Can you return, unchanged, the lines of the listing below from the line containing "Diputación de Burgos" through the end of the listing?

** Opening RECORD EXTRACTS block **

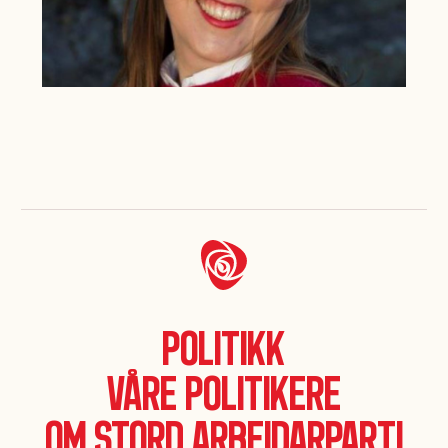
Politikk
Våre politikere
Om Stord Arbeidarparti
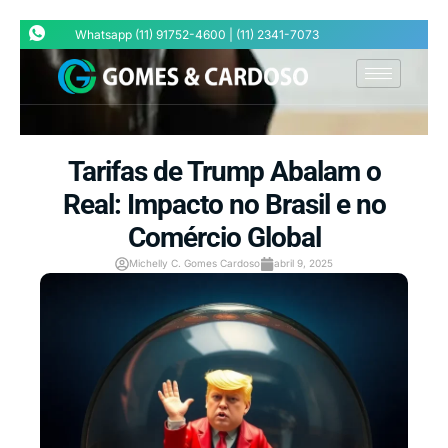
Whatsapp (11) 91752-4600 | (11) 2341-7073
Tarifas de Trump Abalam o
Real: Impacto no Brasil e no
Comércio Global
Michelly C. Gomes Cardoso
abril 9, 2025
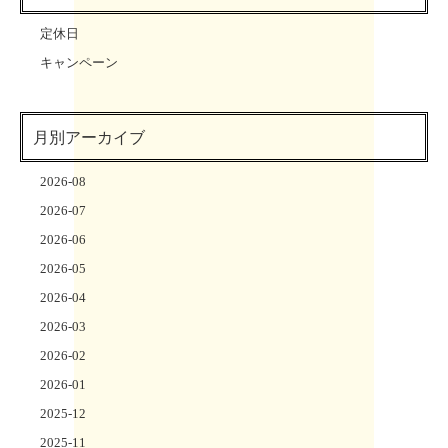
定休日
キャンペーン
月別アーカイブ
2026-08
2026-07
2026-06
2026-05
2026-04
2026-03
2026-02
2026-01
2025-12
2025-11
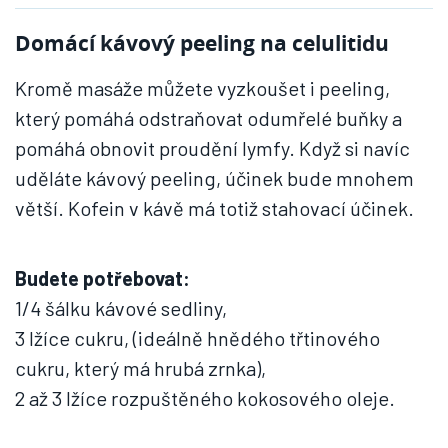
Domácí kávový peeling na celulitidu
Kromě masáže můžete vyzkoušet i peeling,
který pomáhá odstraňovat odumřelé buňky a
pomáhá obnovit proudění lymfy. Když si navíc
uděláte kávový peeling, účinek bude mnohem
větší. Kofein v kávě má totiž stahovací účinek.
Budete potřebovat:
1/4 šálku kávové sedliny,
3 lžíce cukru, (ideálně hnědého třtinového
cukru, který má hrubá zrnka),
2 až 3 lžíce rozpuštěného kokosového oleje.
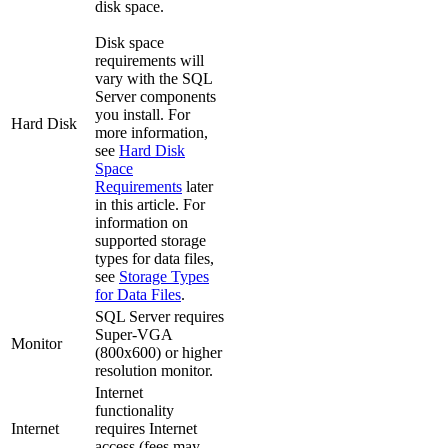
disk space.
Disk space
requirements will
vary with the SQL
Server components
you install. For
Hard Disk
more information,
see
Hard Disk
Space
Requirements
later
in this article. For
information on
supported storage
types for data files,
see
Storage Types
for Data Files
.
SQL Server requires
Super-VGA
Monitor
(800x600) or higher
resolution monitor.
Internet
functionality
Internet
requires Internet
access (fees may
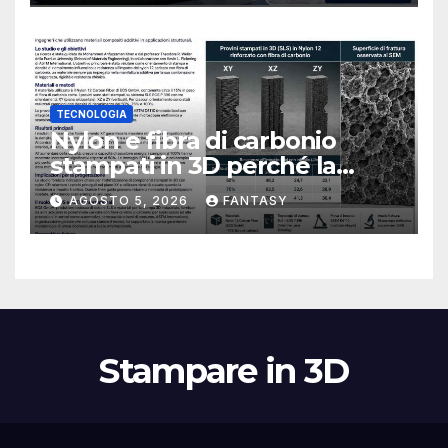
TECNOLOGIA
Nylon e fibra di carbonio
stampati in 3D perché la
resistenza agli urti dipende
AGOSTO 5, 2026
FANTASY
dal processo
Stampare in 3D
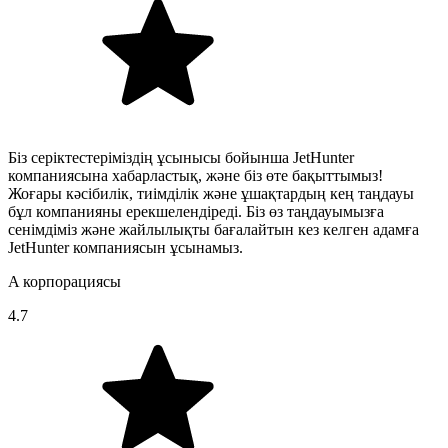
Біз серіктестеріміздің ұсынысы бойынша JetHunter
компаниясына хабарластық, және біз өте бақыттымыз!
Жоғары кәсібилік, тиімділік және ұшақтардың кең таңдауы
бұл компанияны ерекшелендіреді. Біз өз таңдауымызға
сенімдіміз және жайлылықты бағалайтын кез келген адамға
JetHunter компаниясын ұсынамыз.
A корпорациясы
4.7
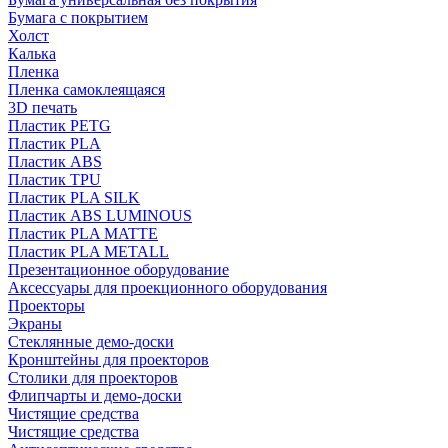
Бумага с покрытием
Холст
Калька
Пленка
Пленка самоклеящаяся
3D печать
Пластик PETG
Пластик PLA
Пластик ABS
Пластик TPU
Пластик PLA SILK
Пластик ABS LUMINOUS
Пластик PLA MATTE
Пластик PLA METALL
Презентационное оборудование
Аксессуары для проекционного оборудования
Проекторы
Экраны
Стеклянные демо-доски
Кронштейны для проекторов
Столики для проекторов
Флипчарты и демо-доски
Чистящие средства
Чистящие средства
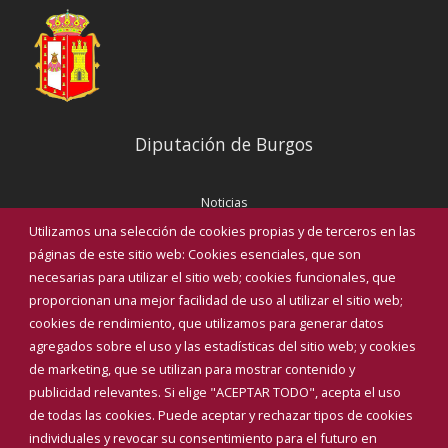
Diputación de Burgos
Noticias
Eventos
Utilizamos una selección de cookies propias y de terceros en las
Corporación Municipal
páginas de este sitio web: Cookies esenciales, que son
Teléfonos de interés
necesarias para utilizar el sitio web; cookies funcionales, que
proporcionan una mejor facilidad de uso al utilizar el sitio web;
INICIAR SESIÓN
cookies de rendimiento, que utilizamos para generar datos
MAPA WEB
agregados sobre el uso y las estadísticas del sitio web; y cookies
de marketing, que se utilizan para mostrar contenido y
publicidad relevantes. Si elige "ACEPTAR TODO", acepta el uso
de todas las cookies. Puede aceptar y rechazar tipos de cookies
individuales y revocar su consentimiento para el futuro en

** Closing RECORD EXTRACTS block **

RESPONSE BELOW »
Diputación de Burgos
Noticias
Eventos
Utilizamos una selección de cookies propias y de terceros en las
Corporación Municipal
páginas de este sitio web: Cookies esenciales, que son
Teléfonos de interés
necesarias para utilizar el sitio web; cookies funcionales, que
proporcionan una mejor facilidad de uso al utilizar el sitio web;
INICIAR SESIÓN
cookies de rendimiento, que utilizamos para generar datos
MAPA WEB
agregados sobre el uso y las estadísticas del sitio web; y cookies
de marketing, que se utilizan para mostrar contenido y
publicidad relevantes. Si elige "ACEPTAR TODO", acepta el uso
de todas las cookies. Puede aceptar y rechazar tipos de cookies
individuales y revocar su consentimiento para el futuro en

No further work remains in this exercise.